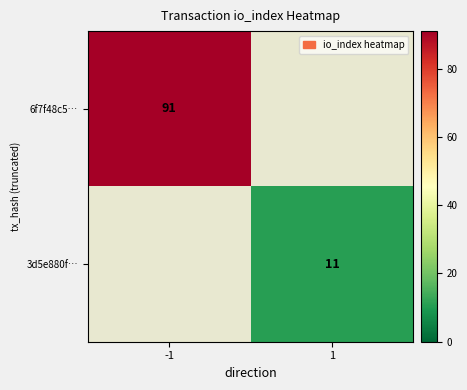

Is it true that 6f7f48c5… equals 91 at -1?

True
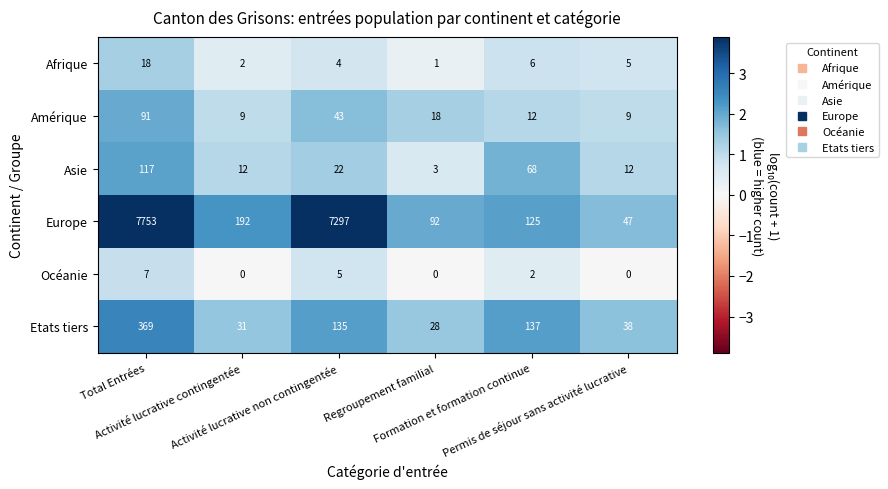

List the series in order of their peak value, highest first.

Europe, Etats tiers, Asie, Amérique, Afrique, Océanie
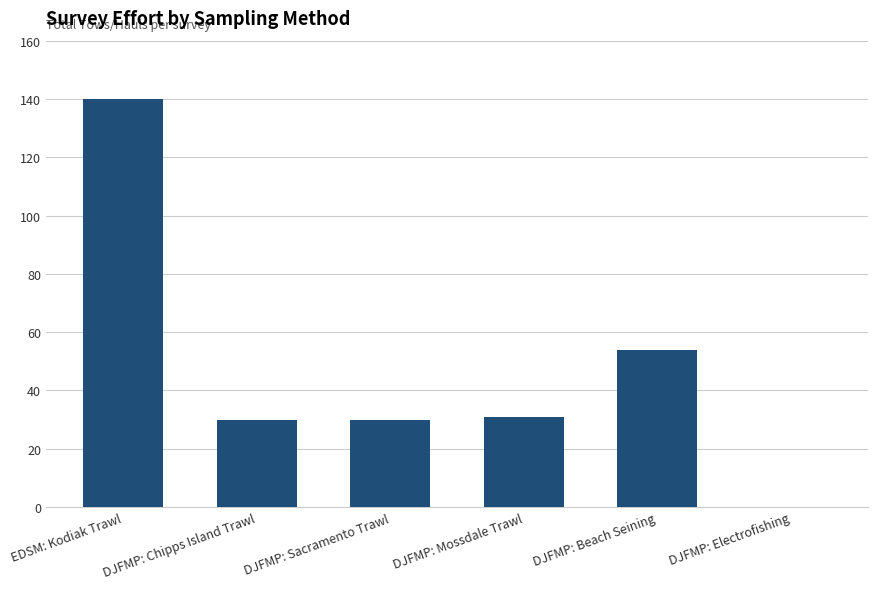

Reading left to right, transcribe all the data shown in this chart.

140	30	30	31	54	0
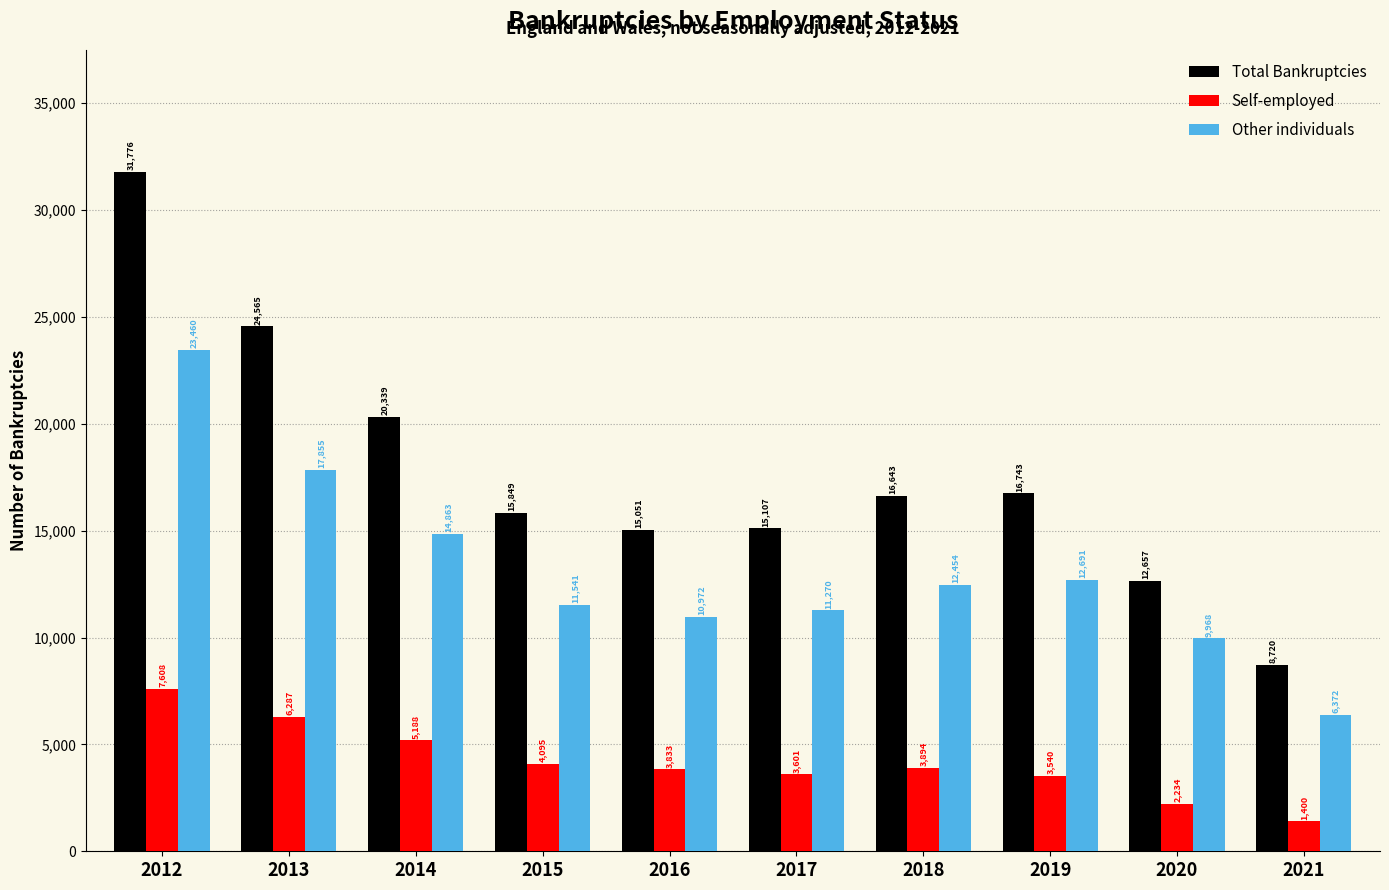

What value does the Total Bankruptcies series have at 2012?

31776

- **Directions for this task**
Set out the lines of the records as a JSON list of strings, one string per line, with blank lines dropped. Leave the pictures out.

- **Written response**
[
  "Is it true that 6f7f48c5… equals 91 at -1?",
  "True",
  "List the series in order of their peak value, highest first.",
  "Europe, Etats tiers, Asie, Amérique, Afrique, Océanie",
  "Reading left to right, transcribe all the data shown in this chart.",
  "140\t30\t30\t31\t54\t0",
  "What value does the Total Bankruptcies series have at 2012?",
  "31776"
]